» **Exercise input**

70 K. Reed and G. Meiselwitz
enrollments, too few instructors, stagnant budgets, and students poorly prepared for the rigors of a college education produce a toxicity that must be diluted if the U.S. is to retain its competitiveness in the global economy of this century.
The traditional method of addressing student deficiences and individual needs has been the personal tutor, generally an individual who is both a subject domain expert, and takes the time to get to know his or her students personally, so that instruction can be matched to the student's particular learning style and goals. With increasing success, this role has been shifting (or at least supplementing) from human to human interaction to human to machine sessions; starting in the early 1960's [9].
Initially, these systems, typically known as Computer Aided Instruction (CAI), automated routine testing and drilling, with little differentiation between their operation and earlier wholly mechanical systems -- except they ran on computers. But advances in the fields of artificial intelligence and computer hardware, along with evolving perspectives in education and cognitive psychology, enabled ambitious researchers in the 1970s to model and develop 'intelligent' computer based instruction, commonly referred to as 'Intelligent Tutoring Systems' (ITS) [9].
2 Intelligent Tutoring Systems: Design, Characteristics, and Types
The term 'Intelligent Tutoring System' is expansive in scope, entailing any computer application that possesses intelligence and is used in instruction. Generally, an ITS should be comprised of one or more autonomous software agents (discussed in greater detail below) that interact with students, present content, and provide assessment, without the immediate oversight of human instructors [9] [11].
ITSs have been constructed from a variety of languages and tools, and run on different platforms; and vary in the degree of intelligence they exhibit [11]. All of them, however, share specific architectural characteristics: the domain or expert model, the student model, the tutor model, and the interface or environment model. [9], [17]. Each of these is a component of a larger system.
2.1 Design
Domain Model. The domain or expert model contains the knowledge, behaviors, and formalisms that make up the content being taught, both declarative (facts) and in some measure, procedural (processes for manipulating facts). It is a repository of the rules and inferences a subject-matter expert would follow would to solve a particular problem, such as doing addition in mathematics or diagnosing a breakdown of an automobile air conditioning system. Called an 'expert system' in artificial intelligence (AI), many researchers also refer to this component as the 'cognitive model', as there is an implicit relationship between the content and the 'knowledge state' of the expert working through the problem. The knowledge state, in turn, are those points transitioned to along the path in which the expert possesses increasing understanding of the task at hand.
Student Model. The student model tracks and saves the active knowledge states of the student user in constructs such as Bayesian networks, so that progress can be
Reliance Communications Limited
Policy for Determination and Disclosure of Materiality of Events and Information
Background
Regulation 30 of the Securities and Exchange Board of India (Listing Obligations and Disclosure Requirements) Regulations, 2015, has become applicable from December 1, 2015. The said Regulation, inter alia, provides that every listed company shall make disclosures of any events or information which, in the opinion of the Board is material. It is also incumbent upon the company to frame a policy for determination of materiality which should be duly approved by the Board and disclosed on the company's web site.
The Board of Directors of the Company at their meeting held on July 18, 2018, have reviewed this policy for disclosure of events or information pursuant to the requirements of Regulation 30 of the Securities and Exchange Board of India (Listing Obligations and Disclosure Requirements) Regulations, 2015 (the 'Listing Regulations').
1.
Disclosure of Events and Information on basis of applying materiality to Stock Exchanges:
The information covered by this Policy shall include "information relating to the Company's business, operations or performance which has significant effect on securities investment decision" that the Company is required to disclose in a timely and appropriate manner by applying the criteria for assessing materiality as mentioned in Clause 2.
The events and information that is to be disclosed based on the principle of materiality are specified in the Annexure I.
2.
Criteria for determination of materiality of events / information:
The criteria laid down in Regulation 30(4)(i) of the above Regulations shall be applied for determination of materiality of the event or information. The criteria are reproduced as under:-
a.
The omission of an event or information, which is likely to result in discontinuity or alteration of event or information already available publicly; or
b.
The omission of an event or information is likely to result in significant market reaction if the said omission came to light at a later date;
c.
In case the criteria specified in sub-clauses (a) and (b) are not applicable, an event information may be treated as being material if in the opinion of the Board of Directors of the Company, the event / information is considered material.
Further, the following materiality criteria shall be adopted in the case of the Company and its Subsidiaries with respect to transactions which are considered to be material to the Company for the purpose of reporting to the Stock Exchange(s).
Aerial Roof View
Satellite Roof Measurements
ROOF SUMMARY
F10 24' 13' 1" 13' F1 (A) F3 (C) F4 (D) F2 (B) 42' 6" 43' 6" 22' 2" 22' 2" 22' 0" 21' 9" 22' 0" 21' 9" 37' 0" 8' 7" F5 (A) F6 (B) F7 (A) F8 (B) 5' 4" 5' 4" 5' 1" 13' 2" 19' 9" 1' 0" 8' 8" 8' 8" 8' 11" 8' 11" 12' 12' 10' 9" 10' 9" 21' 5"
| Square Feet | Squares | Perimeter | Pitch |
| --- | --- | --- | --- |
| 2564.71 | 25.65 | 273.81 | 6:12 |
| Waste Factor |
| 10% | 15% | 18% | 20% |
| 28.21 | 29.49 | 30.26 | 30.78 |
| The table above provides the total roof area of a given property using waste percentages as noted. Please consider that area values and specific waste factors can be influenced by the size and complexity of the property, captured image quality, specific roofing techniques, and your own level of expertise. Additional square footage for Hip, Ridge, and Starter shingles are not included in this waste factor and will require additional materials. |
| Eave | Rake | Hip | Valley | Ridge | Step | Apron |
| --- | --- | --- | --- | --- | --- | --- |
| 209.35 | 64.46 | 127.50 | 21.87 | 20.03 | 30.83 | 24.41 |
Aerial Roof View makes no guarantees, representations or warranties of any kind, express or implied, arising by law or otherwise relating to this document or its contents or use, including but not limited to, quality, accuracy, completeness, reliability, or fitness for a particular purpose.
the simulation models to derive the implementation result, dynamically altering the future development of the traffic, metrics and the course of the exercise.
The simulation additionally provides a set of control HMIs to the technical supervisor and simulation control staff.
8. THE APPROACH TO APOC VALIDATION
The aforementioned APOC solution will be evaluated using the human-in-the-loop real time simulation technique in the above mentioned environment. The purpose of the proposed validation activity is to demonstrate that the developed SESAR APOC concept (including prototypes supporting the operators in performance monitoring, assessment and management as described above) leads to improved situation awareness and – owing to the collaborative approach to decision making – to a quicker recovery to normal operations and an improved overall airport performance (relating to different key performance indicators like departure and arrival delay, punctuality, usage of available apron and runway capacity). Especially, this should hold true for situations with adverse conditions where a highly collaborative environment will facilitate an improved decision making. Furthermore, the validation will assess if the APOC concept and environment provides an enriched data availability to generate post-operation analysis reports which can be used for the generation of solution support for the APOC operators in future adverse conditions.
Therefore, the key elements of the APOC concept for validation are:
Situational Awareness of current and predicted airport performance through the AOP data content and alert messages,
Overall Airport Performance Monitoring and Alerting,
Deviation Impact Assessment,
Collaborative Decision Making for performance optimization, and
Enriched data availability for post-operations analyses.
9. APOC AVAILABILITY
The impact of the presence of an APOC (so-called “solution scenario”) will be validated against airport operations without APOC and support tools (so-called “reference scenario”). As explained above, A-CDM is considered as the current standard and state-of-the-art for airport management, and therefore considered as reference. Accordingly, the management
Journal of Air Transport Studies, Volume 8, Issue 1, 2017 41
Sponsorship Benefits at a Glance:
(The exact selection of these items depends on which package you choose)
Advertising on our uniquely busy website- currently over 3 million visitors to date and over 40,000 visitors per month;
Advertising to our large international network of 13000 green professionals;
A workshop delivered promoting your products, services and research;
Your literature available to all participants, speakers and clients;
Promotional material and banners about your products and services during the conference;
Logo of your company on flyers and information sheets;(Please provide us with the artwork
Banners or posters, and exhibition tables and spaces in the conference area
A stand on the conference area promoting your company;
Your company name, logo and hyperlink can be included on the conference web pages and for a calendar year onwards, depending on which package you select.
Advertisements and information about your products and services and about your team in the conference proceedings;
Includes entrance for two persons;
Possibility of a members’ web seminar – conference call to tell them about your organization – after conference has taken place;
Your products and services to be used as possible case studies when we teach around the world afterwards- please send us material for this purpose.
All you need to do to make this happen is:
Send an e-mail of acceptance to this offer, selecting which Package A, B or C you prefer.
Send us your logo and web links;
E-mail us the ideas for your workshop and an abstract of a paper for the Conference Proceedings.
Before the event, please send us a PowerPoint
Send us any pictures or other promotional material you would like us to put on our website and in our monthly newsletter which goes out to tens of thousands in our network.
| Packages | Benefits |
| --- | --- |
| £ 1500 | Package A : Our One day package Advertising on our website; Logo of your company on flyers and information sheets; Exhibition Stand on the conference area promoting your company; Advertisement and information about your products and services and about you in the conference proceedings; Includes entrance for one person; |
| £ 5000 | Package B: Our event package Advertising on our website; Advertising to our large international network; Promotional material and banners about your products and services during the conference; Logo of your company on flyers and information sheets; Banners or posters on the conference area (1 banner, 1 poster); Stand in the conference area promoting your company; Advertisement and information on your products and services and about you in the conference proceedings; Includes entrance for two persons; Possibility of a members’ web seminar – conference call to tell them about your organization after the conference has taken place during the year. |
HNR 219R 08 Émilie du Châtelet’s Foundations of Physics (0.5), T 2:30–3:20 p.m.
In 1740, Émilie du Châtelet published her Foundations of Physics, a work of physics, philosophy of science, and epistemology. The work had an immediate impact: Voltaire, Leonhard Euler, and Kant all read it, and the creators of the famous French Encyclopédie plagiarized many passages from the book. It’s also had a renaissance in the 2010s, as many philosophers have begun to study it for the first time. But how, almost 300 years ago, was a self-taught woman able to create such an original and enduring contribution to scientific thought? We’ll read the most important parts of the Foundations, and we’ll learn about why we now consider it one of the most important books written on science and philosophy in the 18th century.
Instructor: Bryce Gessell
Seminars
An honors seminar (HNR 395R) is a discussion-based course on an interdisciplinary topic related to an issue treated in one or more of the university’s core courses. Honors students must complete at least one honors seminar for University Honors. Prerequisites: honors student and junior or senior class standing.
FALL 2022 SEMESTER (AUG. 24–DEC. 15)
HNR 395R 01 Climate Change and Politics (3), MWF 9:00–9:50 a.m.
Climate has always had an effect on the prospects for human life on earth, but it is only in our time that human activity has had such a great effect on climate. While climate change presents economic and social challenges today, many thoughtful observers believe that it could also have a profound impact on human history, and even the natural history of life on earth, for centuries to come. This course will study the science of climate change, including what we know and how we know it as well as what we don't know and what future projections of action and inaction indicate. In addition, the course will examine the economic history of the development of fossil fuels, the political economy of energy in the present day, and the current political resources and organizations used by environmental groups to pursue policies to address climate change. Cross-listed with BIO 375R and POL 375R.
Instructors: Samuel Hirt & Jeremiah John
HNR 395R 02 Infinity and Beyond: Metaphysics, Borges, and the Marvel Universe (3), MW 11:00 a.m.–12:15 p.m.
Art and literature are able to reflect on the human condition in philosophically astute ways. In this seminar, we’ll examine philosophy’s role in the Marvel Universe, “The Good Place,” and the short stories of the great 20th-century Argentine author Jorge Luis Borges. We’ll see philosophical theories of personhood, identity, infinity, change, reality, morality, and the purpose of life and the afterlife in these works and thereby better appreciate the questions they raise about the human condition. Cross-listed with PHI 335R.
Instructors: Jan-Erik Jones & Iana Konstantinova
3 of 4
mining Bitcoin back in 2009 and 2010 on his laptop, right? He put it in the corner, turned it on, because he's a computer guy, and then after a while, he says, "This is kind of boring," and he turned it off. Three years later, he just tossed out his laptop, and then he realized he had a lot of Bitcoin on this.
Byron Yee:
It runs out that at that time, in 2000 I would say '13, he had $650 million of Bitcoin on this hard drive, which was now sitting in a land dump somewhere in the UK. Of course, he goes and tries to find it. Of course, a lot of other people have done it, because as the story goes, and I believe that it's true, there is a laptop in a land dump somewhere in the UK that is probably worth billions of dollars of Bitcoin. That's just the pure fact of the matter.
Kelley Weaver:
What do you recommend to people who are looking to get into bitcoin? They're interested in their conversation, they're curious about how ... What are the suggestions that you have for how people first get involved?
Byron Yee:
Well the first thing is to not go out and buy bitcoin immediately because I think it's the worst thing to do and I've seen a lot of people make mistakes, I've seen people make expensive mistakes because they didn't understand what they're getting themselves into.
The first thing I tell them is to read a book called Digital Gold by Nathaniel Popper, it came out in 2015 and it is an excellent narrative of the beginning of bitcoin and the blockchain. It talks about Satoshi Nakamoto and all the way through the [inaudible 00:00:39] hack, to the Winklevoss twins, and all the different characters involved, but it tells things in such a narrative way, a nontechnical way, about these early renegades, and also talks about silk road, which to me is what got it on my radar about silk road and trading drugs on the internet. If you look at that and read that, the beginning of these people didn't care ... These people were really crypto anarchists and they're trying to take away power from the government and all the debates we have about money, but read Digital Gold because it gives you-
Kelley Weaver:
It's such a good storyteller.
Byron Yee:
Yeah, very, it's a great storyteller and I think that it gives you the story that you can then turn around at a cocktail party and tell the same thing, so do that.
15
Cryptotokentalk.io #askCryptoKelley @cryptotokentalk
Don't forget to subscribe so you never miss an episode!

» **What is needed**
Please reproduce exactly the lines above, beginning with the first and ending with the line that contains "enrollments, too few", and include nothing outside that range.

» **Expected answer**
70 K. Reed and G. Meiselwitz
enrollments, too few instructors, stagnant budgets, and students poorly prepared for the rigors of a college education produce a toxicity that must be diluted if the U.S. is to retain its competitiveness in the global economy of this century.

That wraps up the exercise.